Bitcoin regains the $70,000 level amid extreme fear... Views split between “$60,000 support vs further downside”
Summary
- Bitcoin briefly topped $71,000 in a technical rebound attempt, and amid extreme fear some expectations emerged that another sharp selloff could be avoided in the near term.
- Some analysts said that indicators such as the Fear & Greed Index, RSI, and the short-position liquidation setup suggest an upside rebound is possible without retesting the $60,000 support level.
- Others noted that because bitcoin is far below key moving averages and indicators such as the price Z-score, net taker buying, and Fibonacci retracement levels, the door remains open to further downside toward the $57,000–$42,000 range.
Forecast Trend Report by Period



Bitcoin (BTC) has posted a modest rebound, but views remain divided on where it goes next.
According to Cointelegraph on the 9th (local time), bitcoin in the crypto-asset (cryptocurrency) market at one point topped $71,000. This is seen as a technical bounce from the recent post-selloff low zone. With fear sentiment having surged to extremes, some in the market expect the asset may avoid another sharp plunge in the near term.
Some analysts say current sentiment indicators resemble past bottoming phases. Michaël van de Poppe, founder of MN Capital, said the Crypto Fear & Greed Index fell to 5, marking an all-time low, while bitcoin’s daily Relative Strength Index (RSI) dropped to 15—levels similar to those seen during the 2018 bear market and the 2020 Covid-19 shock.

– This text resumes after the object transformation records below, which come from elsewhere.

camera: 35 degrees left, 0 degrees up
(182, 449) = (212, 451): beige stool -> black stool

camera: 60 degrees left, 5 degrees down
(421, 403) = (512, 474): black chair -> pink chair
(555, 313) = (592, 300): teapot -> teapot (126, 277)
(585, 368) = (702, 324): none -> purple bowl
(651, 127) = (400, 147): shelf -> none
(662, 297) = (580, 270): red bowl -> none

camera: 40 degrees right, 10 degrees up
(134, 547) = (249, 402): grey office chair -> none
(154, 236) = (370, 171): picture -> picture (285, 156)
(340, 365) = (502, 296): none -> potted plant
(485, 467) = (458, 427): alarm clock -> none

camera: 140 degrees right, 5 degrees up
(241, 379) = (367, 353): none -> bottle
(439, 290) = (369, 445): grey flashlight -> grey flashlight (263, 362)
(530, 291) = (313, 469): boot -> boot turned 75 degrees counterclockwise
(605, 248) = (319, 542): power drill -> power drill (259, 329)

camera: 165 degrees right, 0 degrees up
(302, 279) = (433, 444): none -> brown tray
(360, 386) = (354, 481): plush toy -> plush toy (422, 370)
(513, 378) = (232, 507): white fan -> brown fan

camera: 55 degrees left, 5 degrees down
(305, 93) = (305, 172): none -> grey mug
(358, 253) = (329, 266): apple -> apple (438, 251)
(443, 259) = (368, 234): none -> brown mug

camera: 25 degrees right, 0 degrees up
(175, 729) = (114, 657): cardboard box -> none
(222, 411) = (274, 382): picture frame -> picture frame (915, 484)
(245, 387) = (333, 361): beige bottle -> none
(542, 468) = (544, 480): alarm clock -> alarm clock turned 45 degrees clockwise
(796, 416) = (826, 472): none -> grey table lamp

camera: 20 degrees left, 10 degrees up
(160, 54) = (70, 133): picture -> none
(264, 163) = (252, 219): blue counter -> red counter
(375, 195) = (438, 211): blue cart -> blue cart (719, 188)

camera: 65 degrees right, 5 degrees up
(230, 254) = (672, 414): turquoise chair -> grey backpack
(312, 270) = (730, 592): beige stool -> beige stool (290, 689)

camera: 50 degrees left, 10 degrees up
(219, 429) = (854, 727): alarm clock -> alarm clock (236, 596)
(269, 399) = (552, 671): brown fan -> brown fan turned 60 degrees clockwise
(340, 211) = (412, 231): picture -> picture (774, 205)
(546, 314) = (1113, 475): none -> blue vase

He argued that such extreme oversold conditions create room for a rebound attempt without an immediate retest of the $60,000 support level.
Some also point to liquidation dynamics as suggesting short-term upside potential. According to Coinglass data, if bitcoin rises by about $10,000, the size of short positions that could be liquidated amounts to $5.45 billion, while expected liquidations on a drop back to $60,000 would total only about $2.4 billion. This is interpreted as meaning that an upward move has more potential to trigger short covering.
On the other hand, structural weakness signals are still being cited as a headwind. According to CryptoQuant, bitcoin remains well below both its 50-day moving average (about $87,000) and 200-day moving average (about $102,000). This suggests it has entered a repricing correction phase following the previous rally. The price Z-score also remains in negative territory at -1.6, indicating selling pressure is still present.
Derivatives markets also show a clear sell-side bias. CryptoQuant contributor Darkfost noted that monthly net taker buying deteriorated sharply to -$272 million, and that on Binance the buy/sell ratio fell below 1, reinforcing the dominance of sellers in the futures market. This implies that without accompanying spot demand, the rebound could be limited.
From a medium- to long-term perspective, there are also more conservative views. Investor Gele said that bitcoin bear-market bottoms in the past were mostly formed below the 0.618 Fibonacci retracement, and that in this cycle the corresponding level is around $57,000—meaning that if the historical pattern repeats, the downside could extend as far as $42,000.